Deploying AI in wealth management: predictable solutions for regulated firms
It fascinates me that the AI I use every day is agentic. But almost none of the AI I ship to my clients is.
My clients are wealth management firms: AFSLs in Australia, RIAs in the US, and the service providers that sit behind them. Some of my work is big-picture strategy, some is hands-on design and build. All of it has AI threaded through it.
In my own work, I live in an agentic AI world. I throw messy problems at AI models, let them explore, plan, suggest ideas, prototype, fix things, and converge quickly on good answers. It’s freeform, expensive in tokens, and unbelievably productive.
But that’s rarely what a regulated wealth management business wants from AI.
What my clients actually need — and what I ship — are apps that use AI predictably. Clear steps, defined boundaries, human oversight … but still hyper productive.
I deploy genuinely agentic AI judiciously, only where on-the-fly autonomous decision-making makes sense. One example is conversational experiences — say, allowing an advisor to interrogate their client data using natural language. That’s necessarily freeform.

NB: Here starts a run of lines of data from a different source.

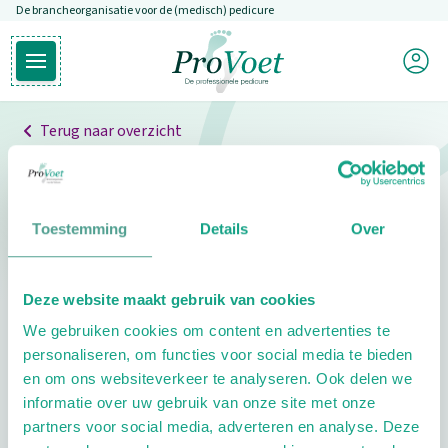
De brancheorganisatie voor de (medisch) pedicure
Overslaan en naar de inhoud gaan
Mijn P
Open hoofdmenu
Ga naar de homepagina
Terug naar overzicht
Professionals
Pedicure niet gevonden
Toestemming
Details
Over
De pedicure die je zoekt kunnen we niet vinden.
Deze website maakt gebruik van cookies
Klik hier om te zoeken naar een andere
We gebruiken cookies om content en advertenties te
pedicure.
personaliseren, om functies voor social media te bieden
en om ons websiteverkeer te analyseren. Ook delen we
informatie over uw gebruik van onze site met onze
partners voor social media, adverteren en analyse. Deze
Footer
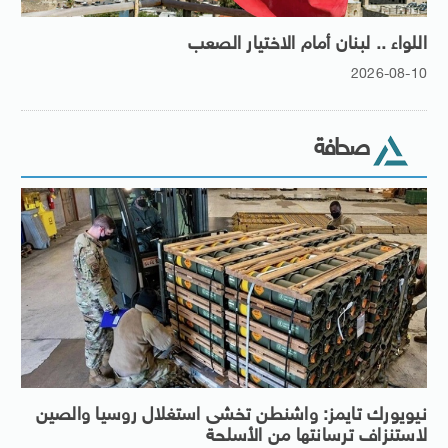
اللواء .. لبنان أمام الاختيار الصعب
2026-08-10
صحافة
نيويورك تايمز: واشنطن تخشى استغلال روسيا والصين
لاستنزاف ترسانتها من الأسلحة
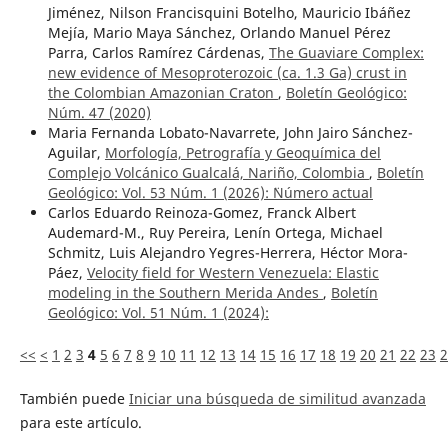
Jiménez, Nilson Francisquini Botelho, Mauricio Ibáñez
Mejía, Mario Maya Sánchez, Orlando Manuel Pérez
Parra, Carlos Ramírez Cárdenas,
The Guaviare Complex:
new evidence of Mesoproterozoic (ca. 1.3 Ga) crust in
the Colombian Amazonian Craton
,
Boletín Geológico:
Núm. 47 (2020)
Maria Fernanda Lobato-Navarrete, John Jairo Sánchez-
Aguilar,
Morfología, Petrografía y Geoquímica del
Complejo Volcánico Gualcalá, Nariño, Colombia
,
Boletín
Geológico: Vol. 53 Núm. 1 (2026): ¨Número actual
Carlos Eduardo Reinoza-Gomez, Franck Albert
Audemard-M., Ruy Pereira, Lenín Ortega, Michael
Schmitz, Luis Alejandro Yegres-Herrera, Héctor Mora-
Páez,
Velocity field for Western Venezuela: Elastic
modeling in the Southern Merida Andes
,
Boletín
Geológico: Vol. 51 Núm. 1 (2024):
<<
<
1
2
3
4
5
6
7
8
9
10
11
12
13
14
15
16
17
18
19
20
21
22
23
2
También puede
Iniciar una búsqueda de similitud avanzada
para este artículo.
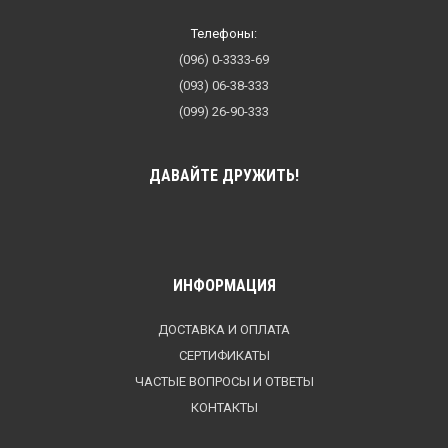
Телефоны:
(096) 0-3333-69
(093) 06-38-333
(099) 26-90-333
ДАВАЙТЕ ДРУЖИТЬ!
ИНФОРМАЦИЯ
ДОСТАВКА И ОПЛАТА
СЕРТИФИКАТЫ
ЧАСТЫЕ ВОПРОСЫ И ОТВЕТЫ
КОНТАКТЫ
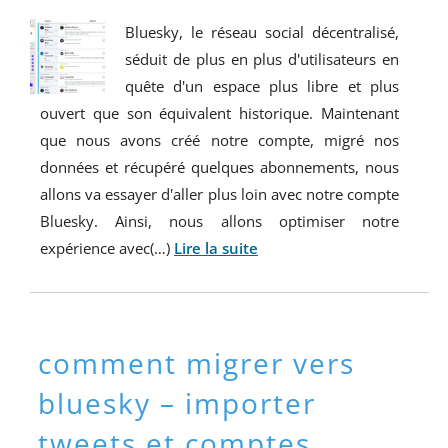
Bluesky, le réseau social décentralisé,
séduit de plus en plus d'utilisateurs en
quête d'un espace plus libre et plus
ouvert que son équivalent historique. Maintenant
que nous avons créé notre compte, migré nos
données et récupéré quelques abonnements, nous
allons va essayer d'aller plus loin avec notre compte
Bluesky. Ainsi, nous allons optimiser notre
expérience avec(…)
Lire la suite
comment migrer vers
bluesky – importer
tweets et comptes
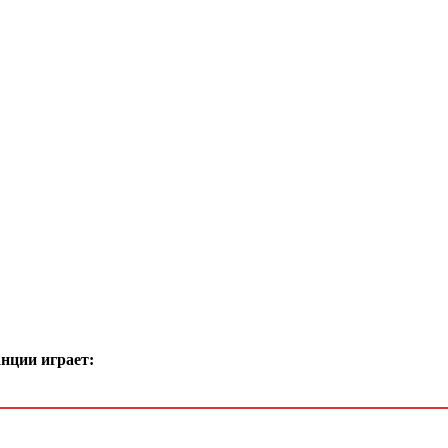
нции играет:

But in most other circumstances, predictability is king.
I typically deploy AI only where it provides real magic that isn’t feasible with traditional code: extracting meaning from unstructured documents; interpreting natural language instructions; analysing large quantities of variable data.
For everything else, I use AI to design, build, test and deploy traditionally coded modules.
I’m finding this approach to be really powerful. Except where autonomous decision-making is absolutely critical, using AI to deploy AI predictably is a compelling pattern.